Biography: Jacqueline Francis is an art historian who specializes in African American, African diaspora, and American modern and contemporary art. A former Wyeth Fellow in American Art at the Center for Advanced Study in the Visual Arts, she has taught at Kenyon College in Gambier, Ohio, and the University of Michigan in Ann Arbor. Presently, she is senior lecturer in the Graduate Program in Visual and Critical Studies at the California College of the Arts and lecturer at San Francisco State University. She earned her PhD at Emory University.
Francis has published articles, criticism, and reviews in American Art, Callaloo, Mississippi Quarterly, Nka Journal of Contemporary African Art, and Third Text, and has contributed essays to The Social and the Real: Political Art of the 1930s in the Western Hemisphere (2005) and The Art of Romare Bearden (2003). Her book, Race-ing Modernism: Malvin Gray Johnson, Yasuo Kuniyoshi, Max Weber, and “Racial Art” in America, is forthcoming from the University of Washington Press. In addition, she is a contributor to and coeditor, with Ruth Fine, of a forthcoming anthology, Romare Bearden: American Modernist (Yale University Press).

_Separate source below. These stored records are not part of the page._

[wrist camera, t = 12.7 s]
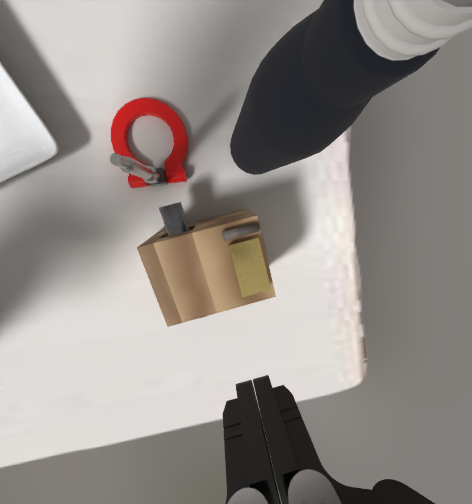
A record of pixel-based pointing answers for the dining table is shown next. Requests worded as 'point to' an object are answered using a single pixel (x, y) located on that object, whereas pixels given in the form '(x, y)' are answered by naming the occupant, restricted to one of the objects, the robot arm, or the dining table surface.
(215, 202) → the dining table surface
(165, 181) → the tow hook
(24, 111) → the salad plate
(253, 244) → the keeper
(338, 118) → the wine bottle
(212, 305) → the block
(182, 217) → the pin
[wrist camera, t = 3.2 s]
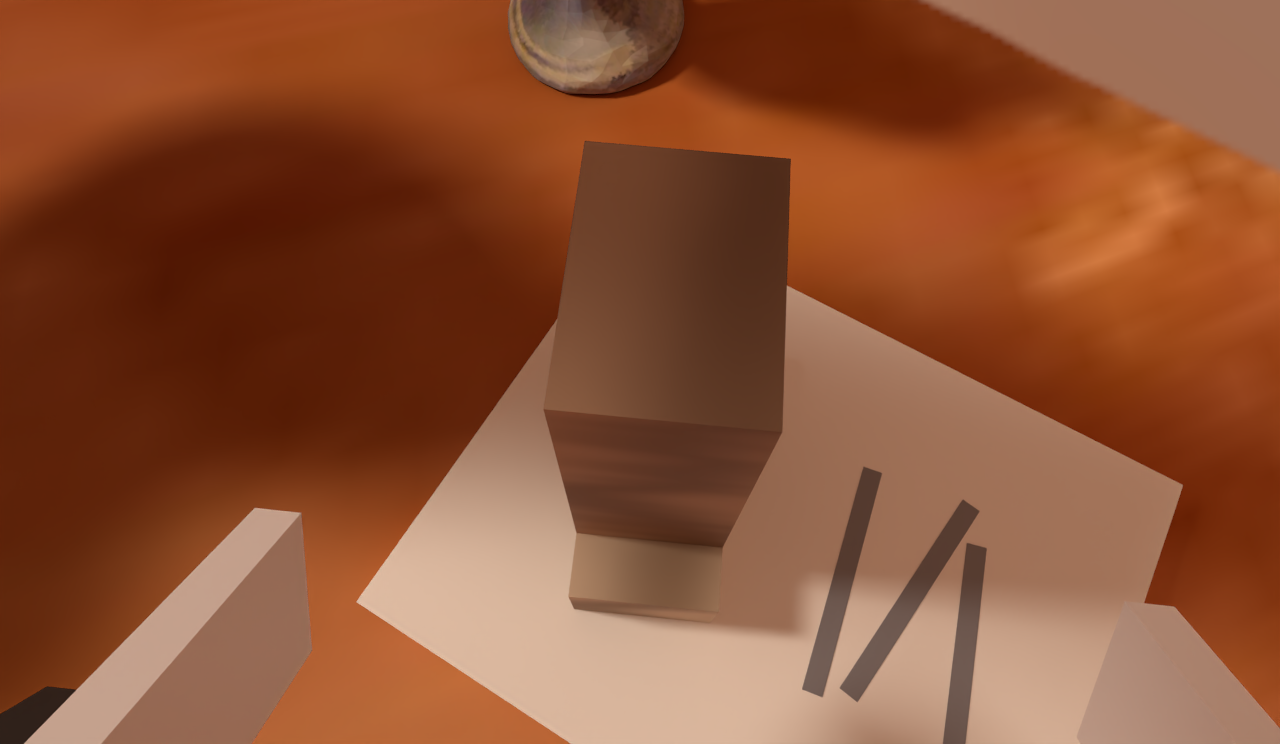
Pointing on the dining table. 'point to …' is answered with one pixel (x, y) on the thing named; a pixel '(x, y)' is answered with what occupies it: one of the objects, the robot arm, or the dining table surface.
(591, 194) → the block
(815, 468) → the marked board
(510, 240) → the dining table surface
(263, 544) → the robot arm
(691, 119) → the dining table surface
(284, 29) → the dining table surface
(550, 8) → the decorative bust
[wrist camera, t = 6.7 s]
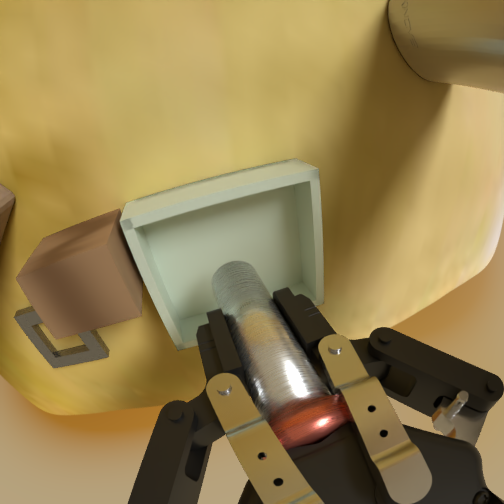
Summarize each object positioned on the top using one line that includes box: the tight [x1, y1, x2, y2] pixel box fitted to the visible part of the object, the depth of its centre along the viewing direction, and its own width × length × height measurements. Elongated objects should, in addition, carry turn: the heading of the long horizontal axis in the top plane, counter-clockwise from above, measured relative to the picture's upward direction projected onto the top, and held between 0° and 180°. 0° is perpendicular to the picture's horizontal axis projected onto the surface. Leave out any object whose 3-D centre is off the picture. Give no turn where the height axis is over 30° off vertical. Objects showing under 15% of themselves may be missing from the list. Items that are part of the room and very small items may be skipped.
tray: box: [120, 159, 324, 351], centre depth 18 cm, size 11×10×3 cm
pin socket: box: [14, 306, 109, 368], centre depth 18 cm, size 6×6×1 cm
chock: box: [16, 209, 143, 339], centre depth 15 cm, size 6×4×5 cm
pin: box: [211, 261, 350, 460], centre depth 11 cm, size 3×3×10 cm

Francis has presented her research at museums, scholarly conferences, and invited symposia in the US, the Caribbean, and Europe, including the meetings of the Association of Art Historians, the American Studies Association, CAA, and the Collegium on African American Research. She has served on several advisory boards and review committees, including the Detroit Institute of Art’s General Motors Center for African American Art, the National Gallery of Art’s Graduate Curatorial Internship selection committee, and the Ford Foundation’s Diversity Fellowship program.
A CAA member since 1995, Francis serves on the Committee on Diversity Practices and is a cofounder, with Camara Dia Holloway, of the Association for Critical Race Art History, a CAA affiliated society.